Cevap:
Peygamber Efendimiz, ümmetinin başına gelecekleri biliyordu ve bunları da haber verdi. Mesela bir hadis-i şerifte;
(Benden sonra, ümmetim arasında ayrılıklar olacaktır. O zamanda olanlar, benim sünnetime ve Hulefâ-i râşidînin sünnetine yapışsın! Dinde meydana çıkan şeylerden uzaklaşsın! Dinde yapılan her yenilik bidattir. Bidatlerin hepsi dalalettir. Dalalet sahiplerinin gidecekleri yer, Cehennem ateşidir) buyuruldu.
Bu hadis-i şerif, bu ümmette çeşitli ayrılıklar olacağını haber vermekte ve Resûlullah efendimizin ve Onun dört halifesinin yolunda olana sarılınız denmektedir. Sünnet, Resûlullah efendimizin, sözleri, bütün ibadetleri, işleri, itikatları, ahlakı ve bir şey yapılırken görünce, mani olmayıp susması demektir. Nitekim bir hadis-i şerifte de buyuruldu ki:
(Ümmetim arasına fesat yayıldığı zaman, sünnetime yapışan için yüz şehit sevabı vardır!) Yani nefse, bidatlere ve kendi aklına uyarak İslâmiyetin hududu dışına çıkıldığı zaman, benim sünnetime uyana, kıyamet günü yüz şehit sevabı verilecektir. Çünkü fitne fesat zamanında İslâmiyete uymak, kâfirlerle harp etmek gibi güç olacaktır.
^^^^
■ Görev Yönergeleri
A: Sünnet hakkındaki metne göre aşağıdaki soruları cevaplayın:
(i) Dinde yapılan her yenilik ne olarak adlandırılır?
(ii) Ümmet arasına fesat yayıldığı zaman sünnete yapışan kimse için hangi sevap vardır?
(iii) Fitne fesat zamanında İslâmiyete uymak neye benzetilir?
B: Sünnet hakkındaki metni son cümlesinden sonra sürdürün.
Bu çalışmada verilere başvurmanız gerekmez.

■ Sağlanan Veriler
^^^^
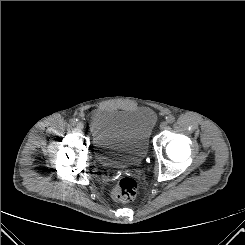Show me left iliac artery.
^^^^
■ Görevlerin Cevapları
A:
(i) Bidat.
(ii) Yüz şehit sevabı.
(iii) Kâfirlerle harp etmeye.

B:
***
Sual: Dinen zaruret ve harac ne demektir?
Cevap:
İnsanı bir şey yapmaya zorlayan semavi sebebe, yani insanın elinde olmayarak hasıl olan sebebe Zaruret denir. İslâmiyetin emir ve yasak etmesi, tedavi edilemeyen şiddetli ağrı, bir uzvun yahut hayatın telef olmak tehlikesi ve başka bir şey yapamamak mecburiyeti hep zarurettir. Bir farzın yapılmasına mani veya haram işlemeye sebep olanı önlemenin meşakkatli, güç olmasına Harac denir.
***
Sual: Eshab-ı kiramın veya dört mezhep imamının, birbirini taklid edip birbirlerine uydukları olmuş mudur?
Cevap:
Bir müctehidin kendi ictihadına göre amel etmesi lazımdır. Başka müctehide uyması caiz değildir. Eshab-ı kiramın hepsi müctehid idi. Bunun için bazı işlerde birbirlerine uymamışlardır. Bunun gibi, imam-ı Ebu Yusuf’un, bir cuma günü, tekrar abdest almaması ve imam-ı Şafii'nin, imam-ı a'zam Ebû Hanife'nin kabri yanında namaz kılarken, rükudan sonra ellerini kaldırmaması, başkasını taklid olmayıp, kendi ictihadlarına göre hareket etmelerindendir.
***
Sual: Ezan okunurken hürmet ve tazim nasıl olmalıdır?
Cevap:
Dinimize uygun okunan ezana karşı tazim ve hürmette bulun! Ezan, yer yüzünde söylenen sözlerin en doğrusudur.
Hazret-i Âişe “radıyallahü anhâ” Her zaman ezanı dinlerdi. Sordular: “Ey müminlerin anası, niçin ezan okunurken işini terk ediyorsun?” (Ben Resûlullahtan “sallallahü aleyhi ve sellem” işittim, “Ezan okunurken iş işlemek dinde noksanlıktır” buyurdu. Onun için ezan okunurken işimi terk ederim) dedi.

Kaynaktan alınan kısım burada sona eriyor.